(Extracted material Opens)

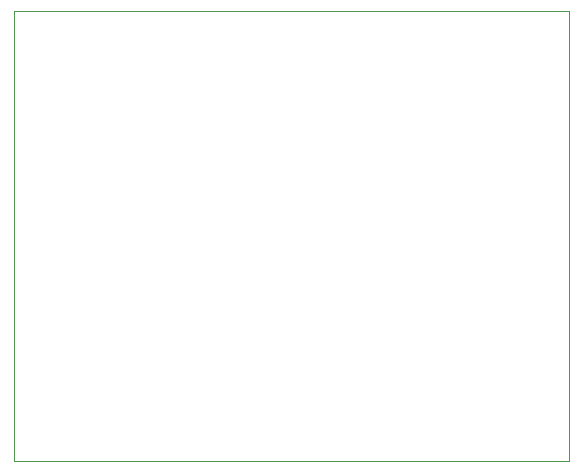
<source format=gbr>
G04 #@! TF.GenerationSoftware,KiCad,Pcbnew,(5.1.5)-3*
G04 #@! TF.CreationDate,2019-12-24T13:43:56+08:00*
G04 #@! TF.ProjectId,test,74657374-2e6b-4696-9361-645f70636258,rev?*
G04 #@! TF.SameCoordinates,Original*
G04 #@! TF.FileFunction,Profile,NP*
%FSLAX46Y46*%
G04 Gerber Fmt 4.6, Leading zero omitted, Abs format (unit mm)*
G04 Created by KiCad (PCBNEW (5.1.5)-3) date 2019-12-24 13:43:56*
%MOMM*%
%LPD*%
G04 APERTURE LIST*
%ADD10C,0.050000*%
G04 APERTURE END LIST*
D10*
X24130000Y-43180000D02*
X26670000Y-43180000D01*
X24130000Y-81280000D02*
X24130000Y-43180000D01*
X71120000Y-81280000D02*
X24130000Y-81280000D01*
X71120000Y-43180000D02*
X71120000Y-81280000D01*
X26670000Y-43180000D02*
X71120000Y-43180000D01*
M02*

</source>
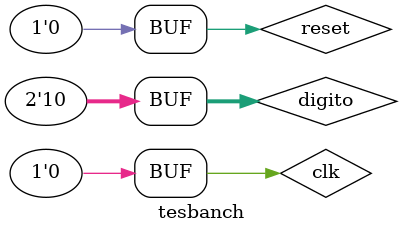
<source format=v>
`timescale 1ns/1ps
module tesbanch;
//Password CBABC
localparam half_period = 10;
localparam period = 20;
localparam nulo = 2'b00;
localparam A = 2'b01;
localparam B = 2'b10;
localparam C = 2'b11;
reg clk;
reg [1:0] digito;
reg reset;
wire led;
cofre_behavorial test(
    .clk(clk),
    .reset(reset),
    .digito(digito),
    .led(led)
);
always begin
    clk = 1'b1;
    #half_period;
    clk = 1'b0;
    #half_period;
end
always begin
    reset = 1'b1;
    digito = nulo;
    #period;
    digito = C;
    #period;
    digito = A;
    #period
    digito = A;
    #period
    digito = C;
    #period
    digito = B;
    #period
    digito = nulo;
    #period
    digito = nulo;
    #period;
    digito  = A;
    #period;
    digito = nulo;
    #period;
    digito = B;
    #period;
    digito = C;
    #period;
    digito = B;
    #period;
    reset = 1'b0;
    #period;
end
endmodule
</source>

(Extracted material Closes)

-- Goal of the exercise --
Repeat every entry above word for word, and include no pictures.

-- Result for this exercise --
<source format=gbr>
G04 #@! TF.GenerationSoftware,KiCad,Pcbnew,(5.1.5)-3*
G04 #@! TF.CreationDate,2019-12-24T13:43:56+08:00*
G04 #@! TF.ProjectId,test,74657374-2e6b-4696-9361-645f70636258,rev?*
G04 #@! TF.SameCoordinates,Original*
G04 #@! TF.FileFunction,Profile,NP*
%FSLAX46Y46*%
G04 Gerber Fmt 4.6, Leading zero omitted, Abs format (unit mm)*
G04 Created by KiCad (PCBNEW (5.1.5)-3) date 2019-12-24 13:43:56*
%MOMM*%
%LPD*%
G04 APERTURE LIST*
%ADD10C,0.050000*%
G04 APERTURE END LIST*
D10*
X24130000Y-43180000D02*
X26670000Y-43180000D01*
X24130000Y-81280000D02*
X24130000Y-43180000D01*
X71120000Y-81280000D02*
X24130000Y-81280000D01*
X71120000Y-43180000D02*
X71120000Y-81280000D01*
X26670000Y-43180000D02*
X71120000Y-43180000D01*
M02*

</source>
<source format=v>
`timescale 1ns/1ps
module tesbanch;
//Password CBABC
localparam half_period = 10;
localparam period = 20;
localparam nulo = 2'b00;
localparam A = 2'b01;
localparam B = 2'b10;
localparam C = 2'b11;
reg clk;
reg [1:0] digito;
reg reset;
wire led;
cofre_behavorial test(
    .clk(clk),
    .reset(reset),
    .digito(digito),
    .led(led)
);
always begin
    clk = 1'b1;
    #half_period;
    clk = 1'b0;
    #half_period;
end
always begin
    reset = 1'b1;
    digito = nulo;
    #period;
    digito = C;
    #period;
    digito = A;
    #period
    digito = A;
    #period
    digito = C;
    #period
    digito = B;
    #period
    digito = nulo;
    #period
    digito = nulo;
    #period;
    digito  = A;
    #period;
    digito = nulo;
    #period;
    digito = B;
    #period;
    digito = C;
    #period;
    digito = B;
    #period;
    reset = 1'b0;
    #period;
end
endmodule
</source>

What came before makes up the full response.